06 October 2009

Pringles are a government profiling mechanism. Trust me. Your underwear's at stake.

You're none of you as obsessed with feeding the starving journalists of Laramie as my boss is, so you're none of you as familiar with the bazillion or so varieties of Pringles available. (We get rum cake and homemade chicken noodle soup, too)

And you may think that the Pringles plethora is Proctor and Gamble's way of trying to satisfy whatever salty-crunchy-spicy craving you may be having at any given moment in your life.

And you'd be wrong.

Because here's what I think: The flavors can't be a way to appease our dumbed-down American taste buds. They just can't be. There's too many of them, and we're too easily appeased by the plain and simple. Meat and potatoes, boys, meat and po-ta-toes.
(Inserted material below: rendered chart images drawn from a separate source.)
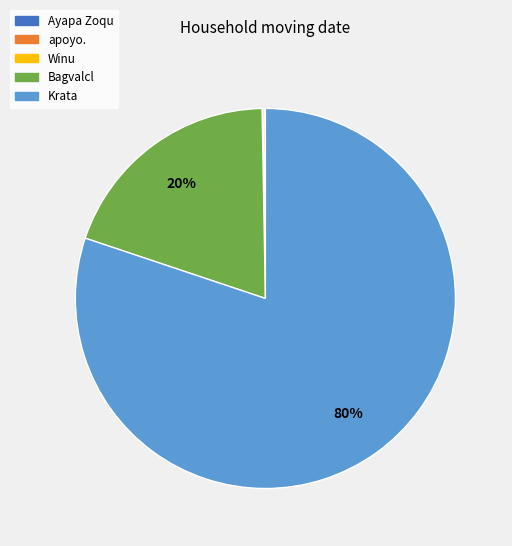

What is the largest slice in the pie chart?

Krata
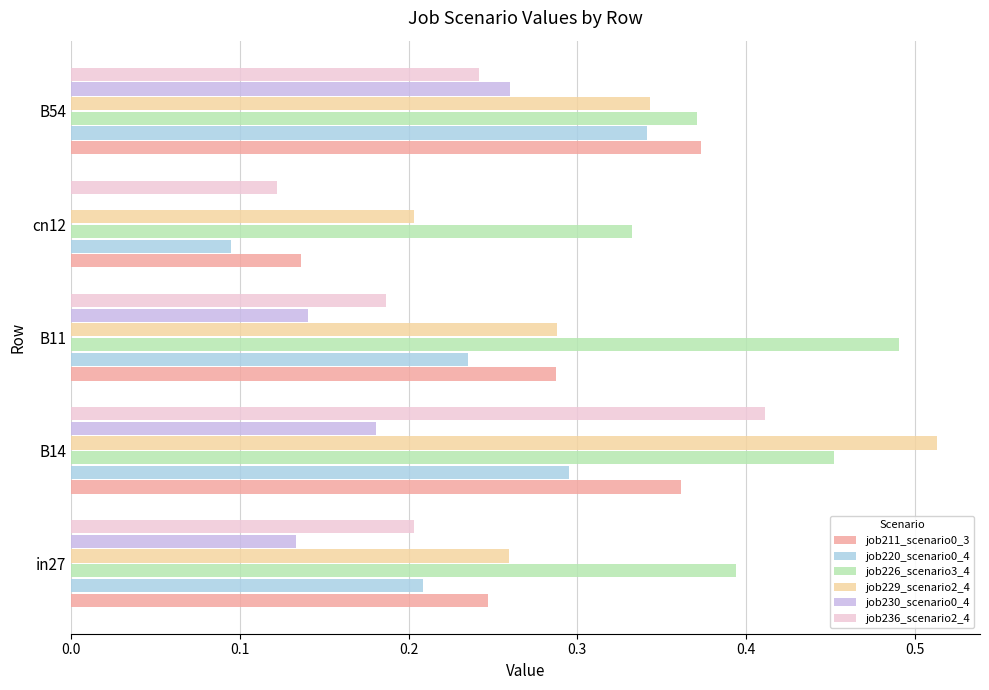

How many job226_scenario3_4 values are between 0 and 1?

5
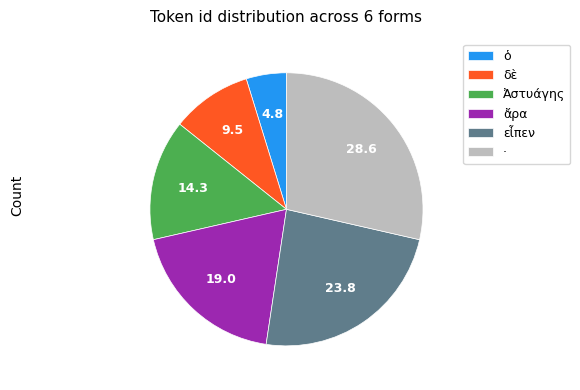

The εἶπεν slice represents 38% of the pie. True or false?

False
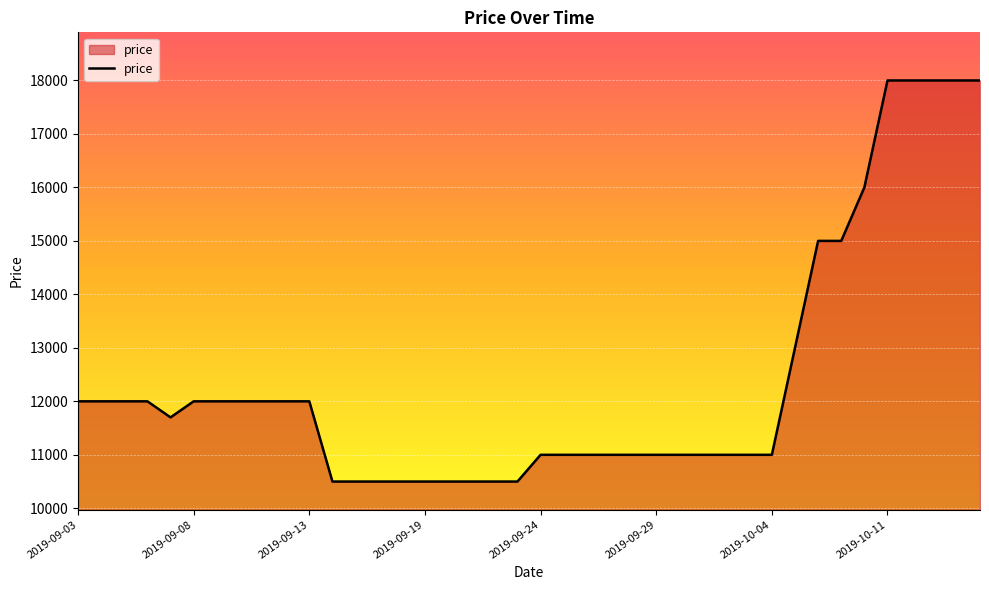

What is the maximum value shown in the chart?

18000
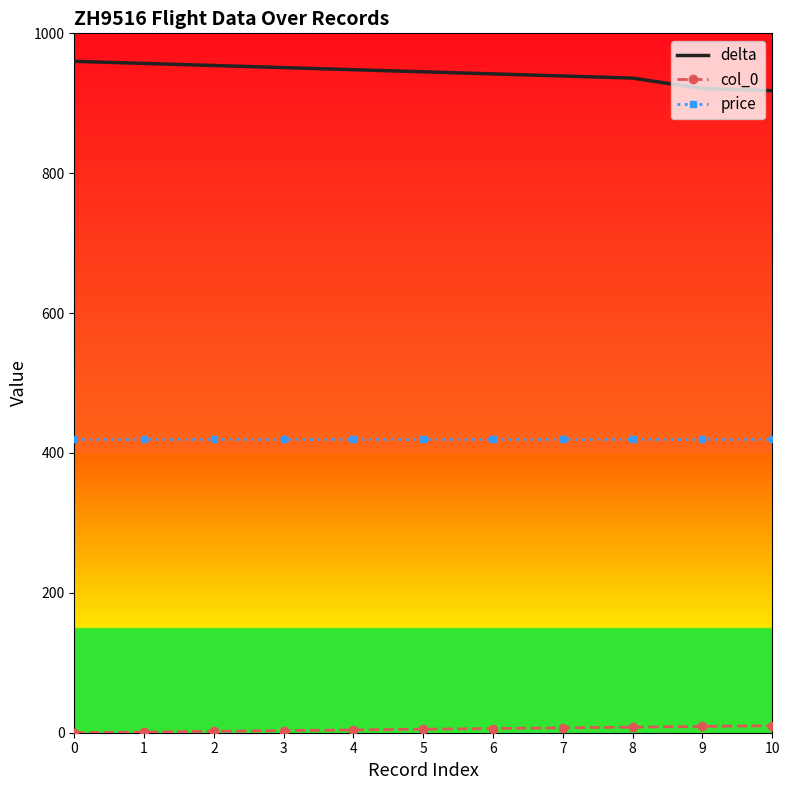

What are all the series names shown in the legend?

delta, col_0, price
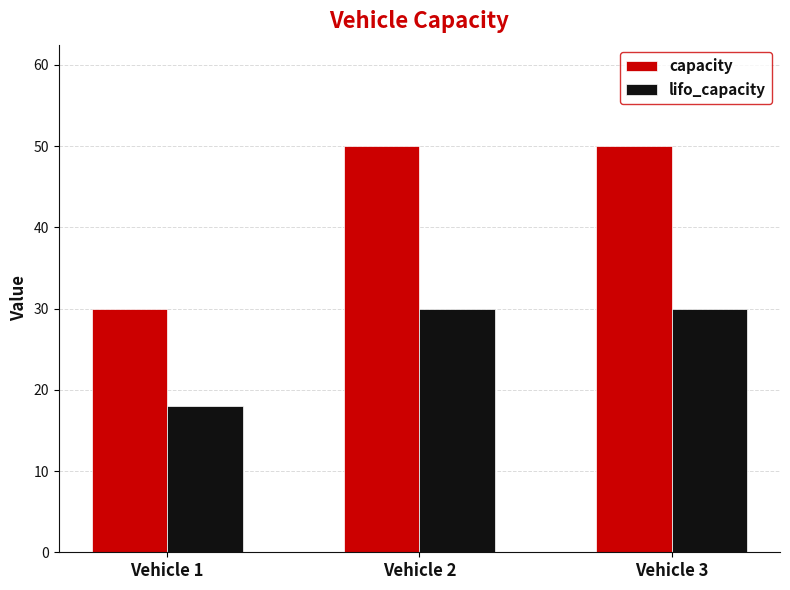

What is the value of the lifo_capacity bar at the 1st from the left?

18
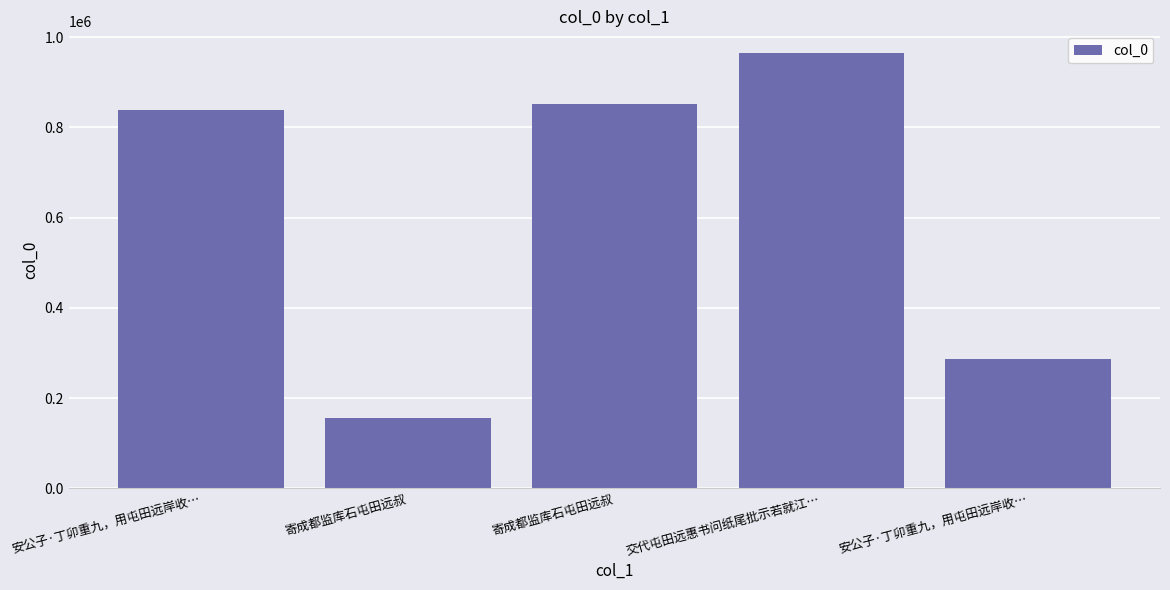

How many data points does each series have?

5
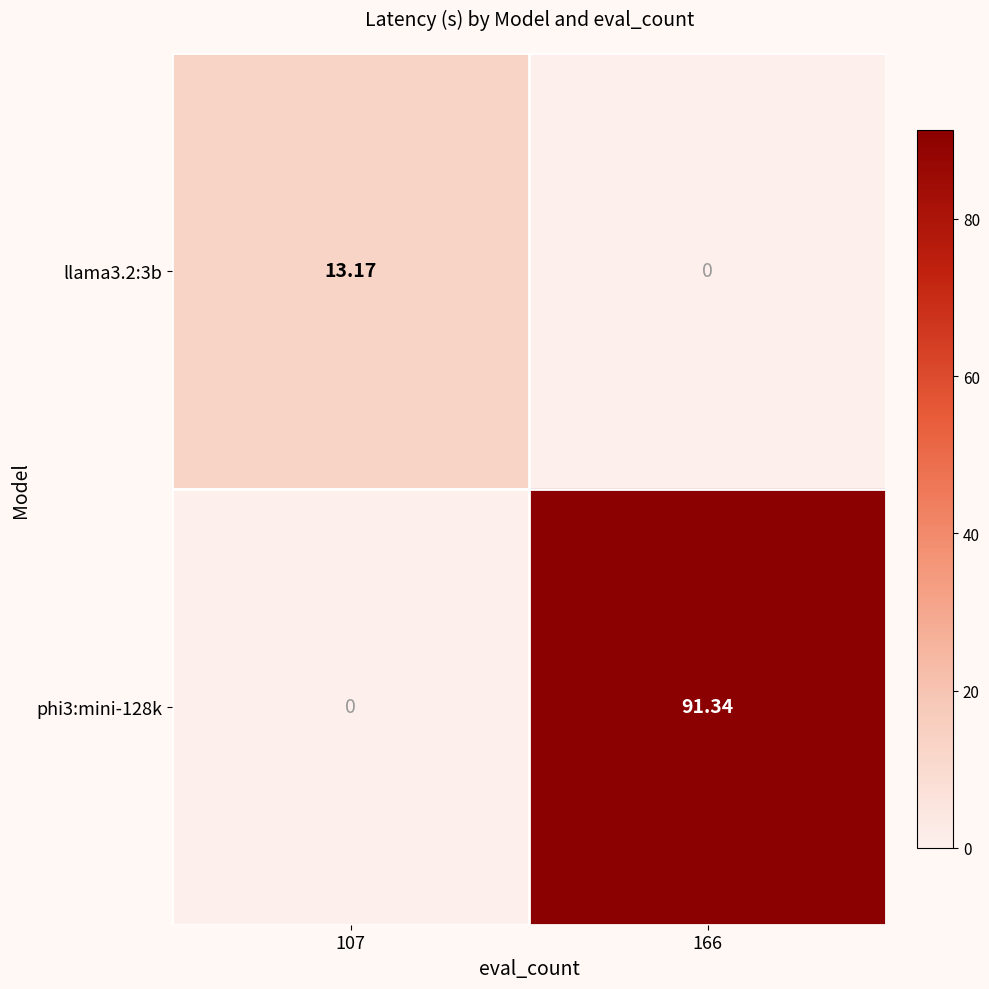

How many values in phi3:mini-128k are above zero?

1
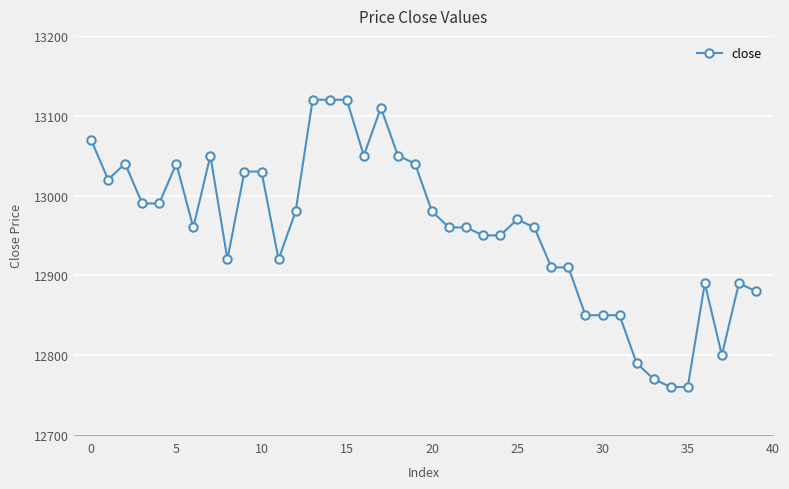

What is the greatest value displayed?

13120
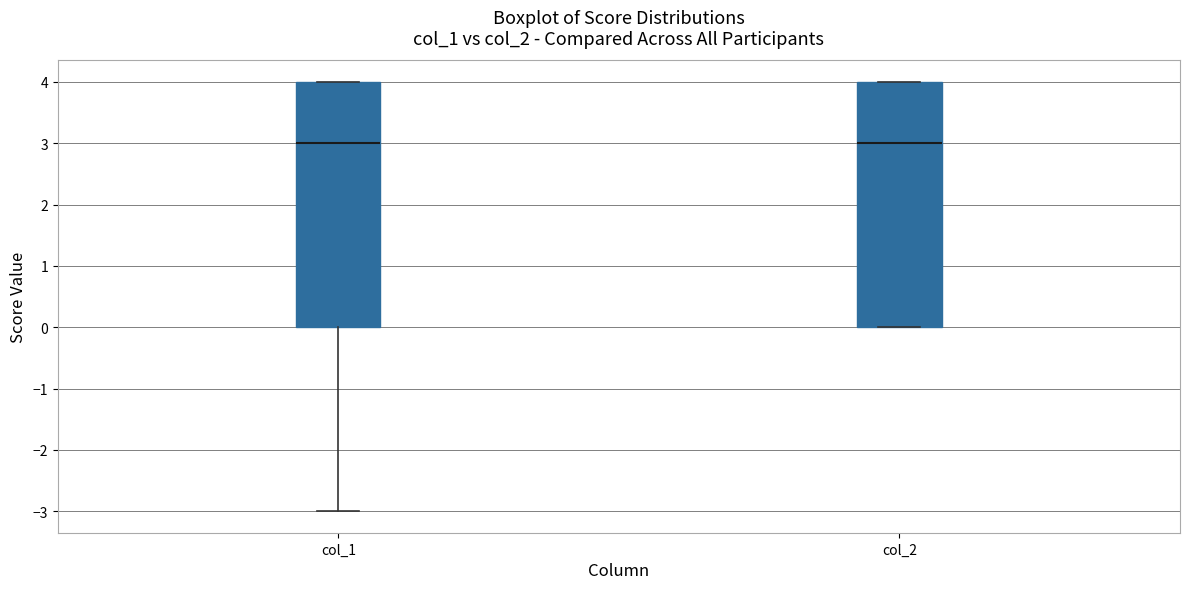

Reading left to right, transcribe this box plot: for each box, give where its median line is, the range the box spans, and where its two whiskers end, as read against the y-axis. The values are not printed on the chart, so give them approximately, as read against the axis.

col_1: median 3, box 0 to 4, whiskers -3 to 4
col_2: median 3, box 0 to 4, whiskers 0 to 4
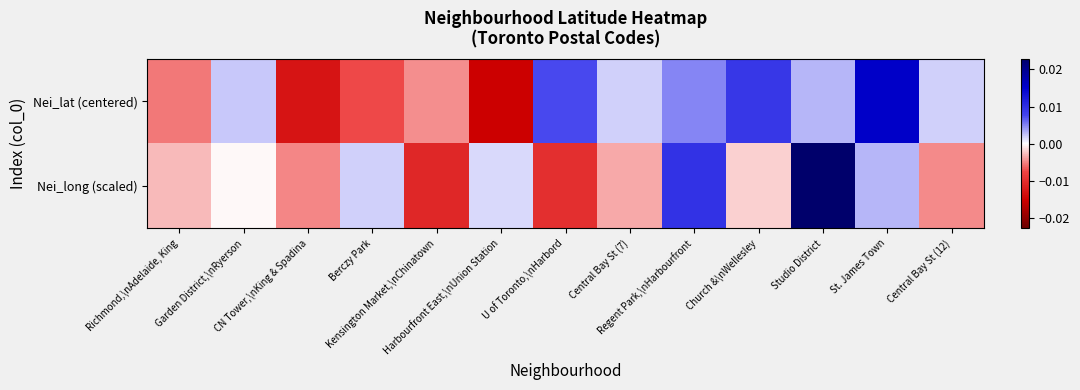

At Harbourfront East,\nUnion Station, list the series in order from smallest to largest.

Nei_lat (centered), Nei_long (scaled)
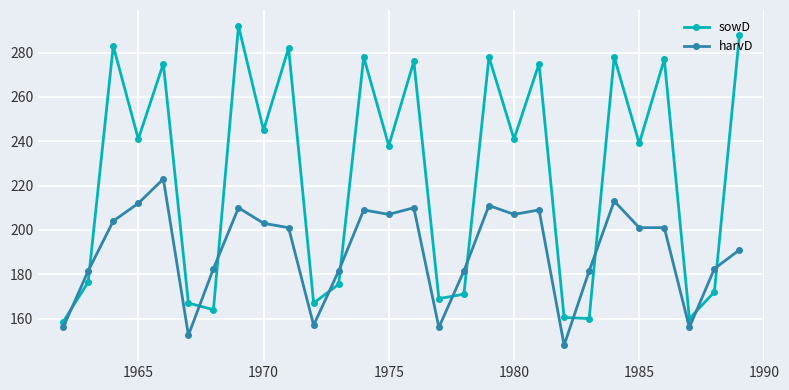

What is the greatest value displayed?

292.0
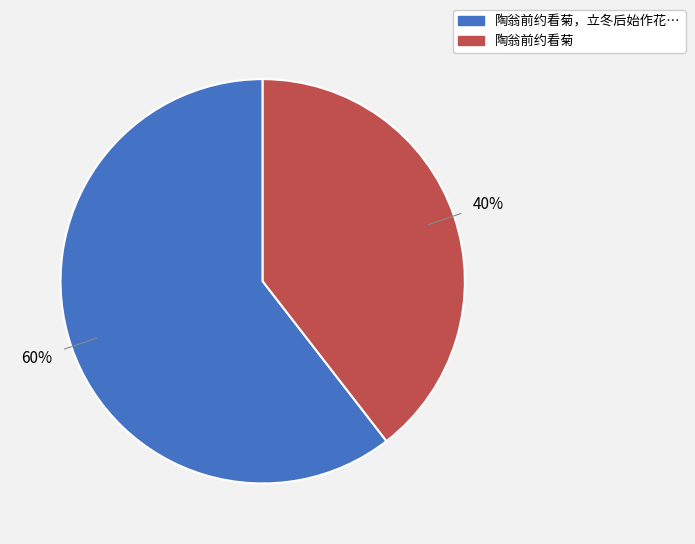

To the nearest percent, what is the average slice percentage?

50%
Pringles, I'm sorry to have to tell you, are a newfangled way for the government to profile us.

Forget racial profiling at the airport. Pretty soon, in what seems to be a casual conversation while your undies are being thoroughly examined and your deoderant super-inspected by Mr. I Have a Shiny Badge and a Matching TSA Hoodie, the subject of snack foods will come up, and he'll ask you what your favorite flavor is.

Answer barbecue, sour cream and chive, plain or even dill pickle, and you're fine. Pass go. Collect your skivvies and skedaddle to catch your flight.

But answer layered Mexican bean dip or onion blossom, and buddy ... you could spend some time in a too-clean office explaining yourself and your "snack food" preferences to a too-uptight guy who didn't get enough coffee that morning. He drinks black drip coffee, for the record. No cream. No sugar. Certainly none of that lah-tay stuff. Hippies and yuppies drink that crap. Hippies and yuppies and terrorists who want to look like hippies and yuppies. So you like a mocha-java frappucino with extra whipped cream, do you? Uh-huh.

I'm telling you. Be careful which Pringles you eat, and even more careful about which ones you talk about. Your civil liberties - and your unmentionable underthings - are on the line.